Every entry below is to be copied exactly, apart from any picture it holds.

RECORDS PROVIDED >>
::::::::
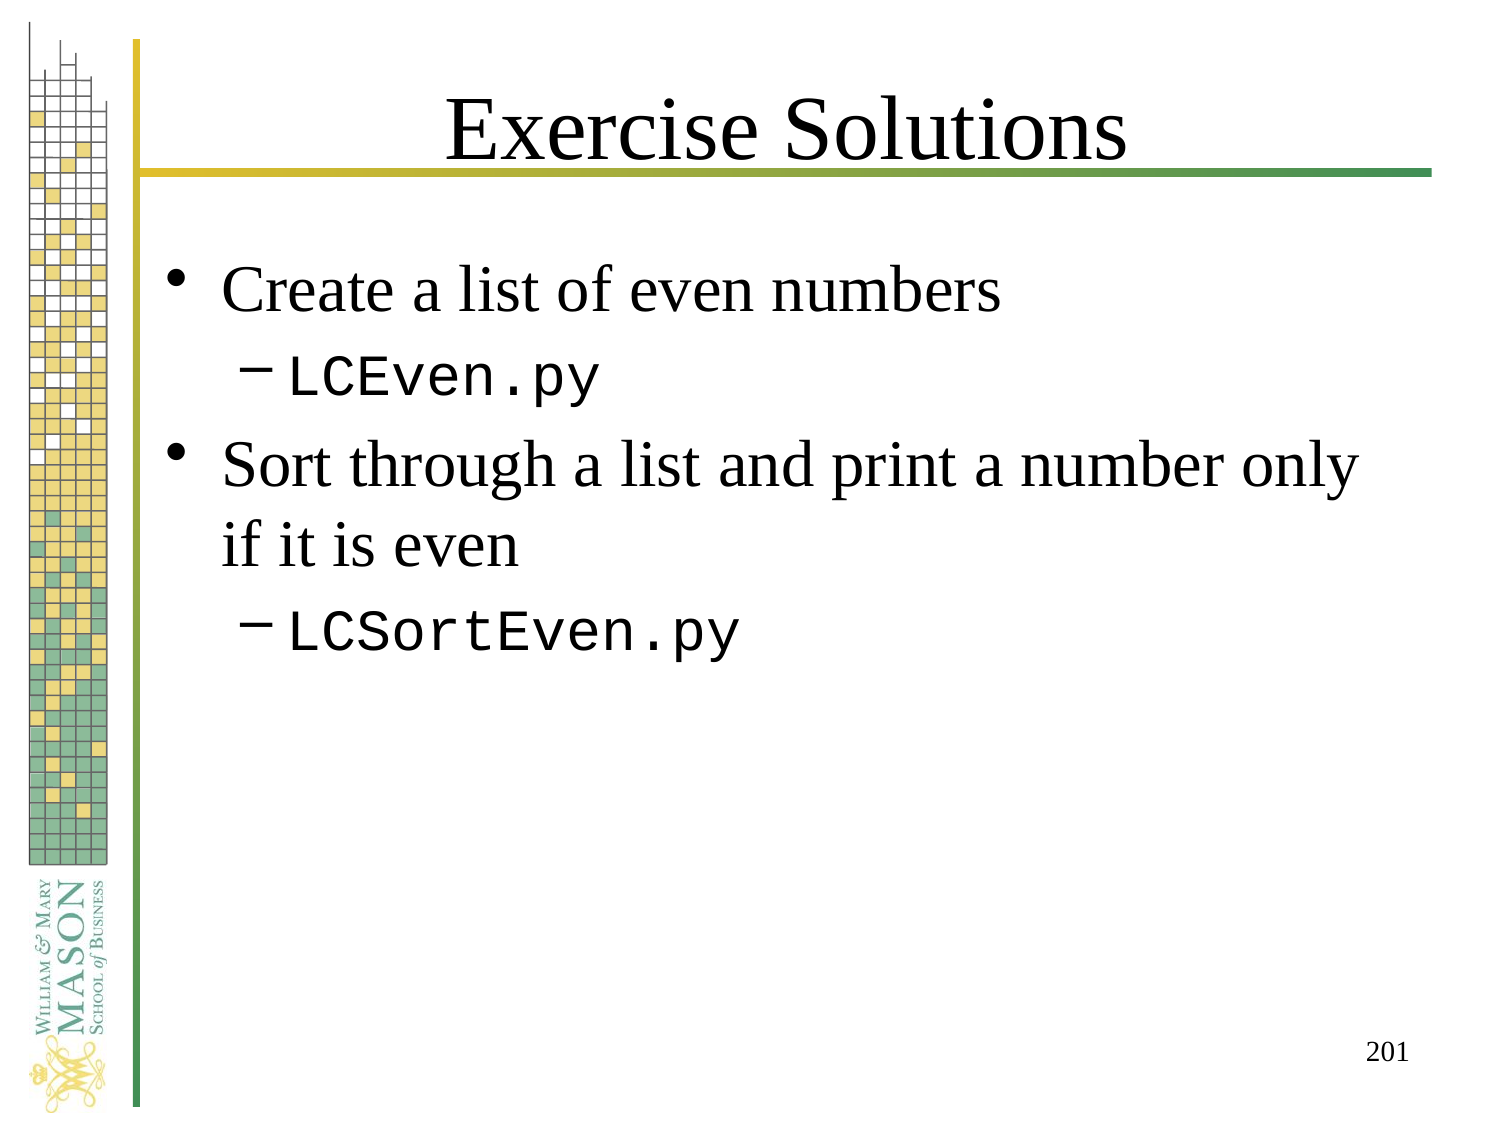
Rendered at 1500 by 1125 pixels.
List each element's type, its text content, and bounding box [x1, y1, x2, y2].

title Exercise Solutions [150, 45, 1425, 200]
slide_number 201 [1048, 1024, 1426, 1103]
table_cell != [29, 879, 107, 1113]
list Create a list of even numbers LCEven.py Sort through a list and print a number only if it is even LCSortEven.py [150, 237, 1425, 1005]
::::::::
SOLVED EXERCISE >>
Rendered at 1500 by 1125 pixels.
List each element's type, its text content, and bounding box [x1, y1, x2, y2].

title Exercise Solutions [150, 45, 1425, 200]
slide_number 201 [1048, 1024, 1426, 1103]
table_cell != [29, 879, 107, 1113]
list Create a list of even numbers LCEven.py Sort through a list and print a number only if it is even LCSortEven.py [150, 237, 1425, 1005]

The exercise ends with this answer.